Your goal: Print the complete set of entries exactly.

Material provided:
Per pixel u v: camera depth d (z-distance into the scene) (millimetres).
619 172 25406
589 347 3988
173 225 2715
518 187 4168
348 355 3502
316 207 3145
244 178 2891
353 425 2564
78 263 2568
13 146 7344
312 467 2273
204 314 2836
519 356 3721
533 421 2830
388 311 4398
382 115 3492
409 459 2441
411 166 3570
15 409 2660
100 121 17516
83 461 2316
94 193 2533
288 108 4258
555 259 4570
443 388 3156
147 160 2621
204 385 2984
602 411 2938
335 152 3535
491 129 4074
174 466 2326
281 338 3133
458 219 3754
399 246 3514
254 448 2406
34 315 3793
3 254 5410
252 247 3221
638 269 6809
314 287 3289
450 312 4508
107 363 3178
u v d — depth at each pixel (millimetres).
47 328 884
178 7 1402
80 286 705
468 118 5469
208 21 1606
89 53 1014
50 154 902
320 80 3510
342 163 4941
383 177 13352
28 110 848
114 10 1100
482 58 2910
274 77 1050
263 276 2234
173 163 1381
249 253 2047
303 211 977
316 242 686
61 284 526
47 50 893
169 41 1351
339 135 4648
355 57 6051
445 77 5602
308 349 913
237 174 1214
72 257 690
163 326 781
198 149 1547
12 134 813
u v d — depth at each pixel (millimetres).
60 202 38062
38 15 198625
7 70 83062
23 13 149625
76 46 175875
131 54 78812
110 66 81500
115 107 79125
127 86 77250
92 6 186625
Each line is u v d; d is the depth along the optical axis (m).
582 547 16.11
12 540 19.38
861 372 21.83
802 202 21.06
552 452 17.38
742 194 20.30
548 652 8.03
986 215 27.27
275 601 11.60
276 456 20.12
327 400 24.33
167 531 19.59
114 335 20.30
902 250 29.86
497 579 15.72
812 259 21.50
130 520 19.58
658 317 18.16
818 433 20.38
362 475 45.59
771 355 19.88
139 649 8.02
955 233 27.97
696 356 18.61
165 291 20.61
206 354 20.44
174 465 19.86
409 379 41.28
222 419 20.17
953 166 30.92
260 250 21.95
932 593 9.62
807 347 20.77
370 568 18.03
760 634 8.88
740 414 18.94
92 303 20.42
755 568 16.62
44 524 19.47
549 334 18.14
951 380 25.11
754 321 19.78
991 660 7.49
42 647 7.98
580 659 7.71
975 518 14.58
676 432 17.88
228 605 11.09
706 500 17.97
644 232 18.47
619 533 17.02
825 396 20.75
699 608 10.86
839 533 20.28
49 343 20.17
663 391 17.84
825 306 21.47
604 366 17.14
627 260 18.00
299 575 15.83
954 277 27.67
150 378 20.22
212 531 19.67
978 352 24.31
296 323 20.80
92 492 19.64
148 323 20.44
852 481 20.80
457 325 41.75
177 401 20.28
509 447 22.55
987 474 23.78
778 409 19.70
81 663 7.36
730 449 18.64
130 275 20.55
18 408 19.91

Reply:
Per pixel u v: camera depth d (z-distance into the scene) (millimetres).
619 172 25406
589 347 3988
173 225 2715
518 187 4168
348 355 3502
316 207 3145
244 178 2891
353 425 2564
78 263 2568
13 146 7344
312 467 2273
204 314 2836
519 356 3721
533 421 2830
388 311 4398
382 115 3492
409 459 2441
411 166 3570
15 409 2660
100 121 17516
83 461 2316
94 193 2533
288 108 4258
555 259 4570
443 388 3156
147 160 2621
204 385 2984
602 411 2938
335 152 3535
491 129 4074
174 466 2326
281 338 3133
458 219 3754
399 246 3514
254 448 2406
34 315 3793
3 254 5410
252 247 3221
638 269 6809
314 287 3289
450 312 4508
107 363 3178
u v d — depth at each pixel (millimetres).
47 328 884
178 7 1402
80 286 705
468 118 5469
208 21 1606
89 53 1014
50 154 902
320 80 3510
342 163 4941
383 177 13352
28 110 848
114 10 1100
482 58 2910
274 77 1050
263 276 2234
173 163 1381
249 253 2047
303 211 977
316 242 686
61 284 526
47 50 893
169 41 1351
339 135 4648
355 57 6051
445 77 5602
308 349 913
237 174 1214
72 257 690
163 326 781
198 149 1547
12 134 813
u v d — depth at each pixel (millimetres).
60 202 38062
38 15 198625
7 70 83062
23 13 149625
76 46 175875
131 54 78812
110 66 81500
115 107 79125
127 86 77250
92 6 186625
Each line is u v d; d is the depth along the optical axis (m).
582 547 16.11
12 540 19.38
861 372 21.83
802 202 21.06
552 452 17.38
742 194 20.30
548 652 8.03
986 215 27.27
275 601 11.60
276 456 20.12
327 400 24.33
167 531 19.59
114 335 20.30
902 250 29.86
497 579 15.72
812 259 21.50
130 520 19.58
658 317 18.16
818 433 20.38
362 475 45.59
771 355 19.88
139 649 8.02
955 233 27.97
696 356 18.61
165 291 20.61
206 354 20.44
174 465 19.86
409 379 41.28
222 419 20.17
953 166 30.92
260 250 21.95
932 593 9.62
807 347 20.77
370 568 18.03
760 634 8.88
740 414 18.94
92 303 20.42
755 568 16.62
44 524 19.47
549 334 18.14
951 380 25.11
754 321 19.78
991 660 7.49
42 647 7.98
580 659 7.71
975 518 14.58
676 432 17.88
228 605 11.09
706 500 17.97
644 232 18.47
619 533 17.02
825 396 20.75
699 608 10.86
839 533 20.28
49 343 20.17
663 391 17.84
825 306 21.47
604 366 17.14
627 260 18.00
299 575 15.83
954 277 27.67
150 378 20.22
212 531 19.67
978 352 24.31
296 323 20.80
92 492 19.64
148 323 20.44
852 481 20.80
457 325 41.75
177 401 20.28
509 447 22.55
987 474 23.78
778 409 19.70
81 663 7.36
730 449 18.64
130 275 20.55
18 408 19.91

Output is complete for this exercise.